People find academic philosophy impenetrable and pretentious, but it has two major advantages over rationalist cargo cults.

The first is diffusion of power. Social media is powered by charisma, and while it is certainly true that personality-based cults are nothing new, the internet makes it way easier to form one. Contrast that with academic philosophy. People can have their own little fiefdoms, and there is certainly abuse of power, but rarely concentrated in such a way that you see within rationalist communities.
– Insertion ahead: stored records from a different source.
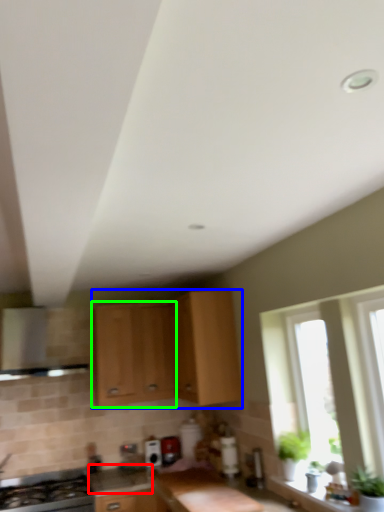
Question: Which object is positioned closest to counter top (highlighted by a red box)? Select from cabinetry (highlighted by a blue box) and cabinetry (highlighted by a green box).

Choices:
 (A) cabinetry
 (B) cabinetry

Answer: (A)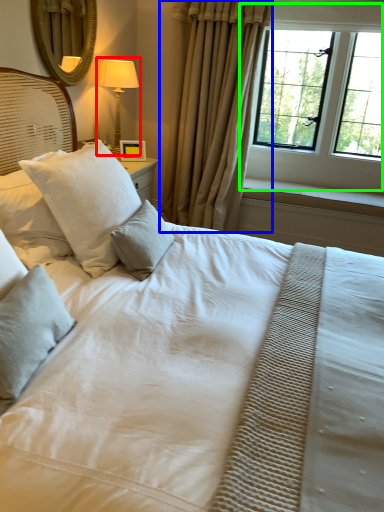
Question: Considering the real-world distances, which object is farthest from bedside lamp (highlighted by a red box)? curtain (highlighted by a blue box) or window (highlighted by a green box)?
The second (and more idealistic) is that the discipline of Philosophy is rooted in the Platonic/Socratic notion that "I know that I know nothing." People in academic philosophy are on the whole happy to provide a gloss on a gloss on some important thinker, or some kind of incremental improvement over somebody else's theory. This makes it extremely boring, and yet, not nearly as susceptible to delusions of grandeur. True skepticism has to start with questioning one's self, but everybody seems to skip that part and go right to questioning everybody else.

Rationalists have basically reinvented academic philosophy from the ground up with none of the rigor, self-discipline, or joy. They mostly seem to dedicate their time to providing post-hoc justifications for the most banal unquestioned assumptions of their subset of contemporary society.
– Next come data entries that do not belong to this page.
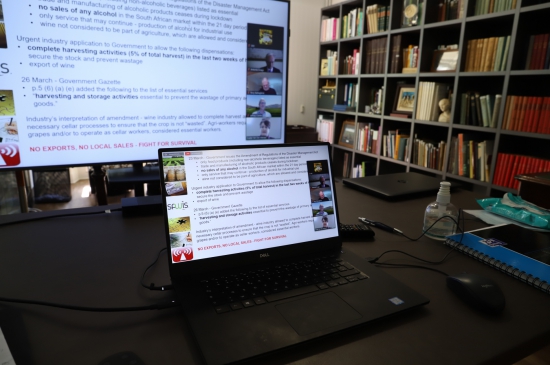
You are a GUI agent. You are given a task and a screenshot of the screen. Output one action in this format:
    pyautogui.click(x=<x>, y=<y>)
    Task: Click on the television screen
    The image size is (550, 365).
    Given the screenshot: What is the action you would take?
    pyautogui.click(x=148, y=72)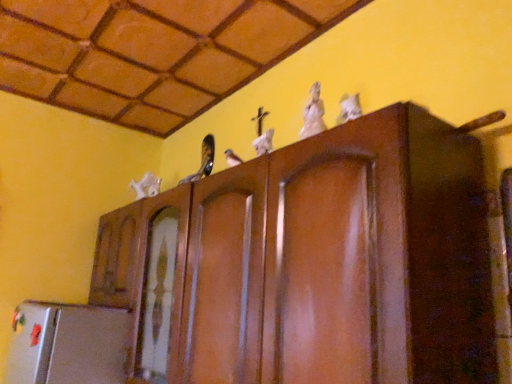
Question: In terms of size, does white matte animal at left, placed as the third animal when sorted from right to left, appear bigger or smaller than white glossy cat at upper right, the 1th animal viewed from the front?

Choices:
 (A) big
 (B) small

Answer: (A)

Question: From a real-world perspective, is white matte animal at left, which is counted as the first animal, starting from the back, above or below white glossy cat at upper right, which is counted as the first animal, starting from the right?

Choices:
 (A) below
 (B) above

Answer: (B)

Question: Considering the real-world distances, which object is closest to the white glossy statue at upper center, the second animal in the left-to-right sequence?

Choices:
 (A) white matte animal at left, the third animal in the front-to-back sequence
 (B) white glossy cat at upper right, the third animal viewed from the left

Answer: (B)

Question: Which is farther from the white glossy statue at upper center, placed as the 2th animal when sorted from front to back?

Choices:
 (A) white matte animal at left, the third animal in the front-to-back sequence
 (B) white glossy cat at upper right, acting as the third animal starting from the back

Answer: (A)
  • > Rationalists have basically reinvented academic philosophy from the ground up with none of the rigor, self-discipline, or joy.

    Taking academic philosophy seriously, at least as an historical phenomenon, would require being educated in the humanities, which is unpopular and low-status among Rationalists.

  • > True skepticism has to start with questioning one's self, but everybody seems to skip that part and go right to questioning everybody else.

    Nuh-uh! Eliezer Yudkowsky wrote that his mother made this mistake, so he's made sure to say things in the right order for the reader not to make this mistake. Therefore, true Rationalists™ are immune to this mistake. https://www.readthesequences.com/Knowing-About-Biases-Can-Hu...

  • > the discipline of Philosophy is rooted in the Platonic/Socratic notion that "I know that I know nothing."

    I can see how that applies to Socrates, but I wouldn't guess it also applies to e.g. Hegel.

The second-most common cognitive mistake we make has to be the failure to validate what we think we know -- is it actually true? The crux of being right isn't reasoning. It's avoiding dumb blunders based on falsehoods, both honest and dishonest. In today's political and media climate, I'd say dishonest falsehoods are a far greater cause for being wrong than irrationality.